There are many sporting events taking place right now. Also happening simultaneously is the usual maladministration right here in T&T; so much so that one is never short of topics to write about. But how could I not share with you my thoughts on the last two performances of the West Indies team in the 2019 ICC Cricket World Cup?
How do we start describing the efforts (or lack thereof) against England and Bangladesh? I must admit that I stupidly thought we would have given a good account of ourselves against England; not necessarily win, but at least fight them down to the wire. For the Bangladesh match, I felt that in spite of the last few ODI's against them, we would come out of the encounter victorious.
If the West Indies were a horse vs England, the trainer would have been disappointed as the West Indies never raised a gallop. The day following the loss, the team was torn apart by the English media. Headlines screamed, “It's apocalypse now for Woeful Windies,” England defeat poor West Indies”, “England defeat hapless Windies”. In one particular article, it referred to, “a bankrupt West Indies performance unravelled like a labrador puppy trailing toilet paper through the house”. It was embarrassing to say the very least.
We just about scraped to 212 thanks to another wonderful knock by Nicholas Pooran - this time 63 and 39 by Shimron Hetmyer. It was never going to be enough but at least we could have made life difficult for the English. Their opener, Jason Roy, tore his hamstring while in the field so it meant they had to use a makeshift opener. Captain Eoin Morgan left the field with back spasms and he would have been batting down the order and only in the case of an emergency. Surely our boys would have been aware of this and we needed an early breakthrough to put the English under pressure. They opened with Joe Root which again I felt if we get him early, the English could panic. Wishful thinking on my part as openers Jonny Bairstow and Root were moving smoothly along. Even when Andre Russell smashed the grille visor of Bairstow, it was Russell not Bairstow coming off for treatment as he landed in a heap after stumbling in his follow through. Not even Bairstow seemed worried by the ball; he was more concerned with the damage to the visor as the bowling was as passive as a herd of cows looking for the shade of a tree away from the sun. Worse was to follow when Chris Woakes, who usually bats at number 8 or 9, walked in at number 3. Thankfully Nasser Hussain could not bat as he was doing commentary and not registered.
Some would argue it was a good toss to win. Perhaps it was, but Chris Gayle got caught in the deep when set and Hetmyer and skipper Jason Holder both got out to Root. Maybe there was something in the pitch that eluded my sight. The English achieved 213 for 2 in 33.1 overs and had we bowled another 16.5 overs, the total could have been close to 375 and counting.
Four days on, I figured West Indies got the bad match out of the way and Bangladesh would suffer the anger and venom of a West Indies side that was humbled and humiliated by the English. Little did I expect the performance to be worse. We struggled early on but at one stage we looked set for 350 to 375. When Hetmyer departed, someone decided to push Darren Bravo to number 8 and promote Russell and Holder above him.
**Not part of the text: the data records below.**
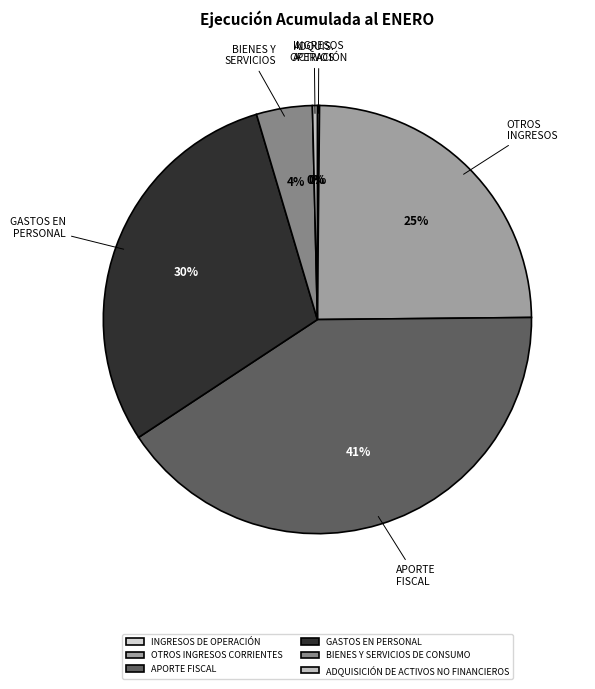

Is GASTOS EN PERSONAL the majority of the pie?

No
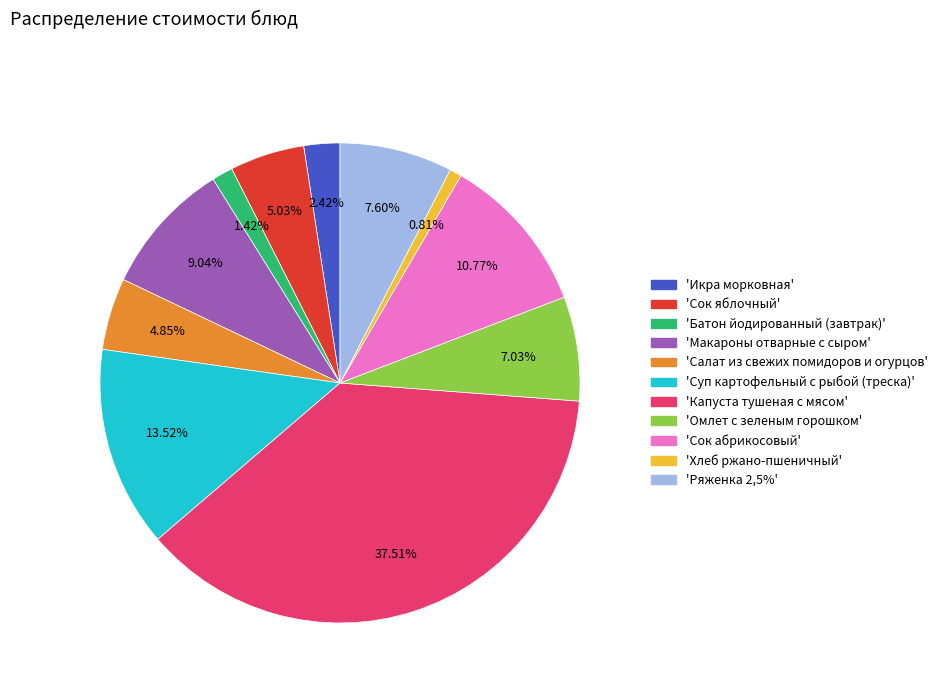

Count the number of slices in the pie.

11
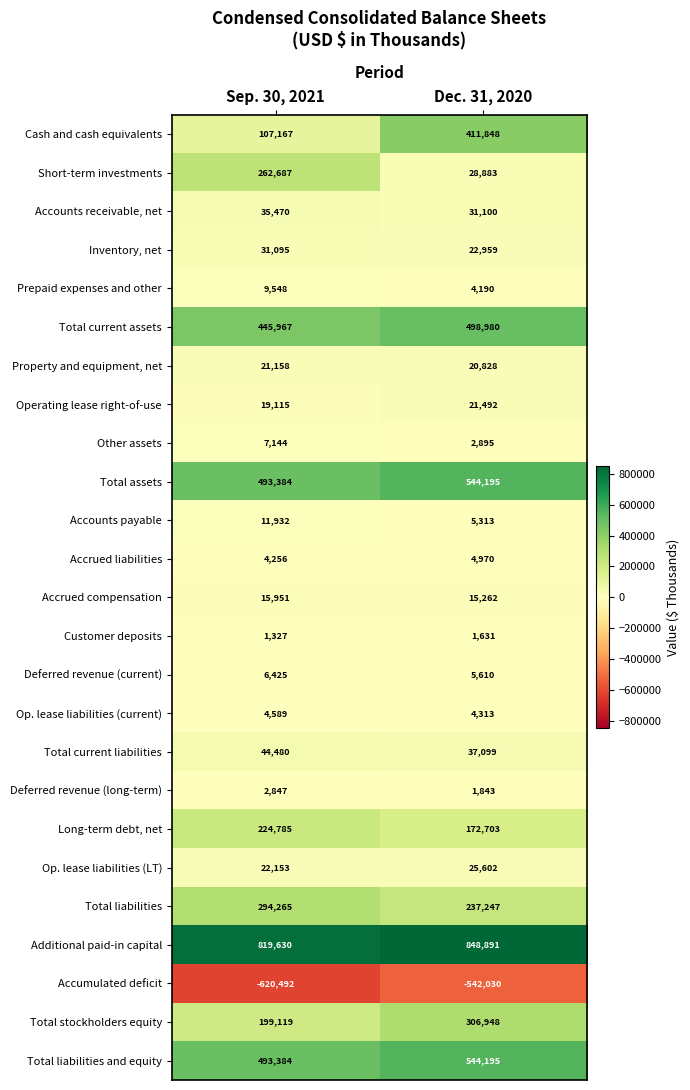

What is the spread (max minus min) of values at Dec. 31, 2020?

1390921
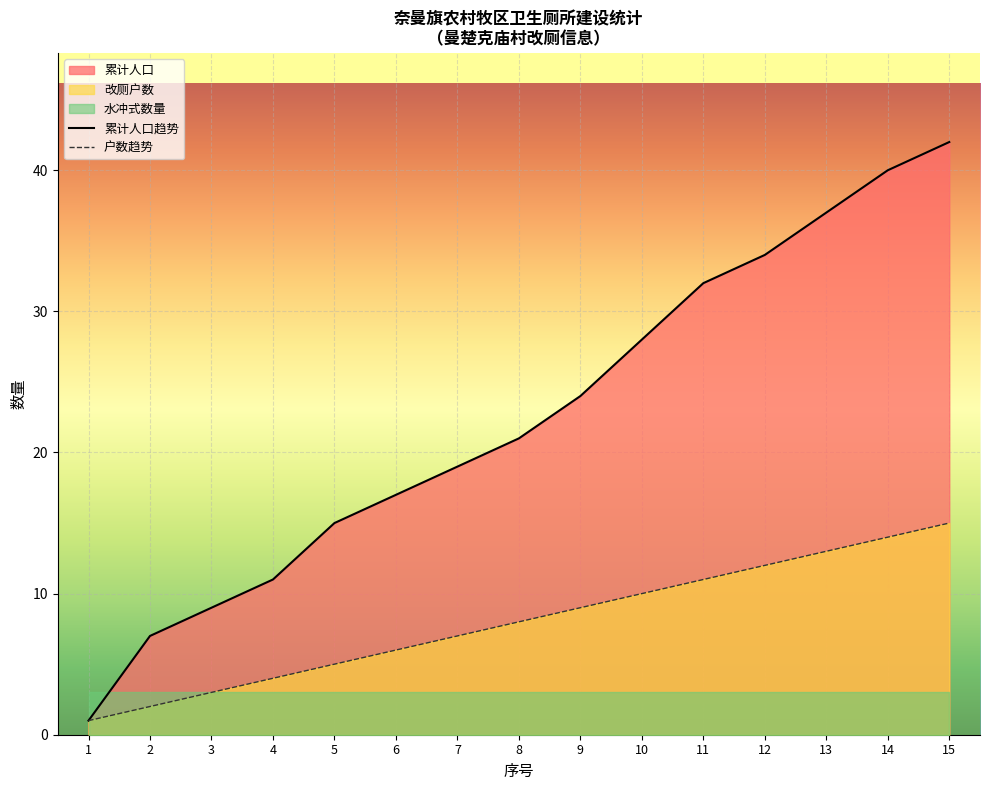

What is the difference between the maximum and minimum values in the 户数趋势 series?

14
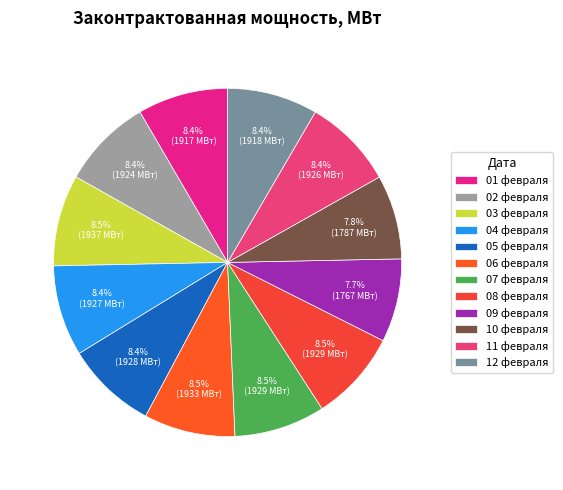

Is the sum of 07 февраля and 09 февраля greater than half?

No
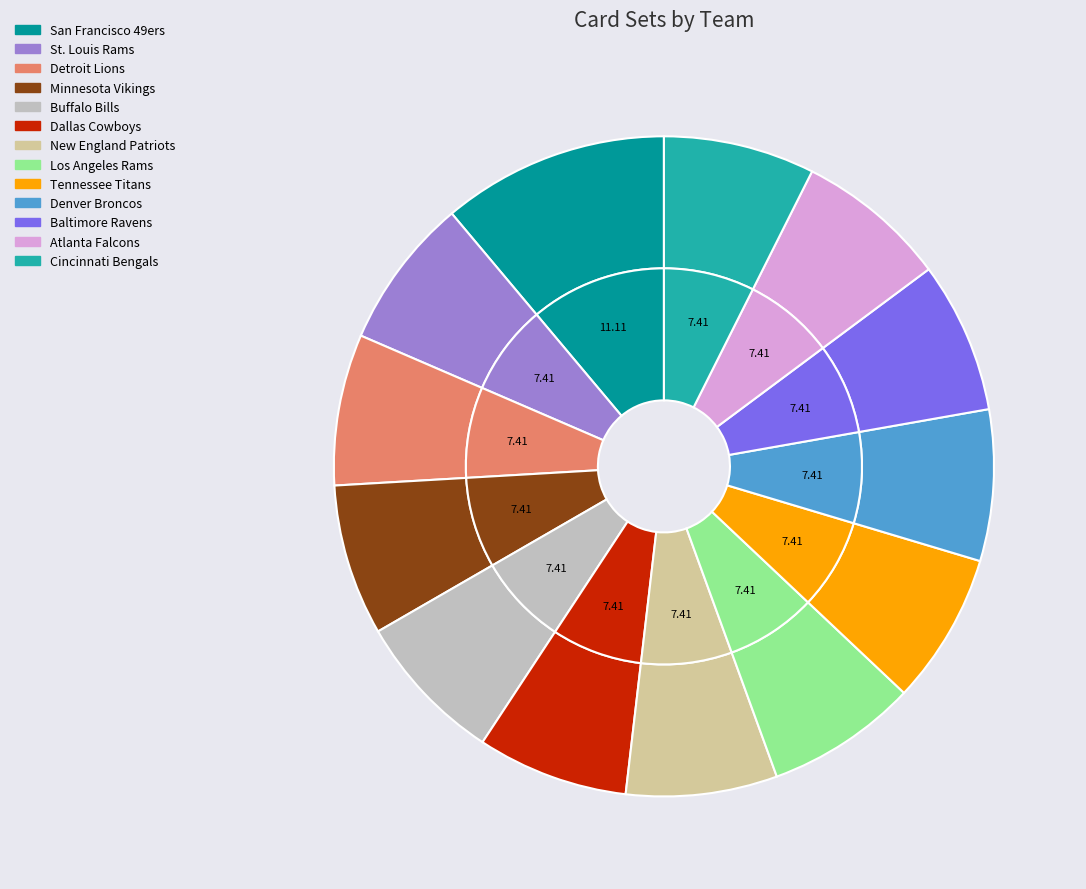

Does any single category account for the majority?

No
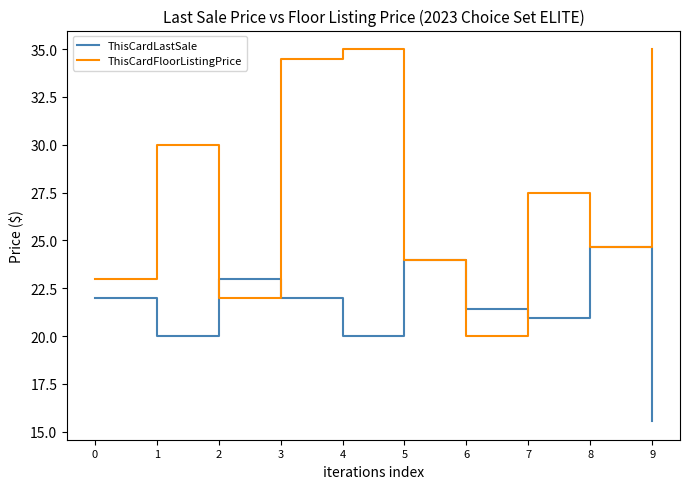

In ThisCardLastSale, how many points are lower than both neighbors (excluding endpoints)?

3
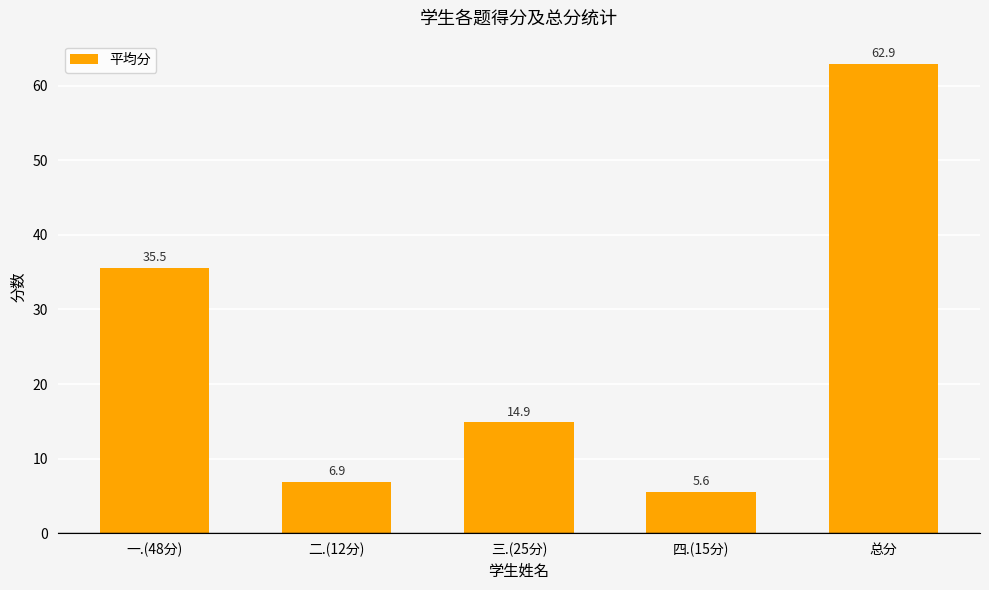

What is the value of the 2nd bar from the left?

6.9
What happened was Bravo came in with 6.2 overs to go, and with both the big hitters back in the pavilion, we only accumulated 40 runs instead of around 80, which would have taken the score to 361. I was still comfortable with 321; my thoughts at that time were if only we can bowl as well as we did against the Aussies, we should come away victorious.
It was not to be. The bowling was the most atrocious 41.3 overs that I have witnessed by a West Indies team. Of the 249 balls sent down, at least 200 were short and the Bangladeshi batsmen were waiting on it. For two days they went into the nets and with their batting coach - former South African batsman Neil McKenzie and their bowlers, they bowled short at their batsmen and all they did for 2 days was cut, hook, pull, get in line and duck. They were ready for us.
Joe Root had also given a similar story after the English victory saying to the media, “we spent two days working on the short stuff and you make sure you got a method and back yourself to do it under pressure”.
The problem is we don't seem to have a plan B or C. Surely someone has to think this is enough; pitch the ball up and bowl intelligently and use the short ball as the surprise weapon. When we won the test series here against this same Bangladesh team, of the 20 wickets to fall, 15 went to full-length deliveries - that should tell a story.
I will stick with my original four semi-finalists - Australia, India, England and South Africa. However, with the loss to New Zealand it apperas that the Kiwis will get into the semi-finals. West Indies, 'cheerio' to the 2019 CWC semifinals. Go on, make me eat my words.
Editor's note:
The views expressed in this column are solely those of the writer and do not reflect the views of any organization of which he is a stakeholder.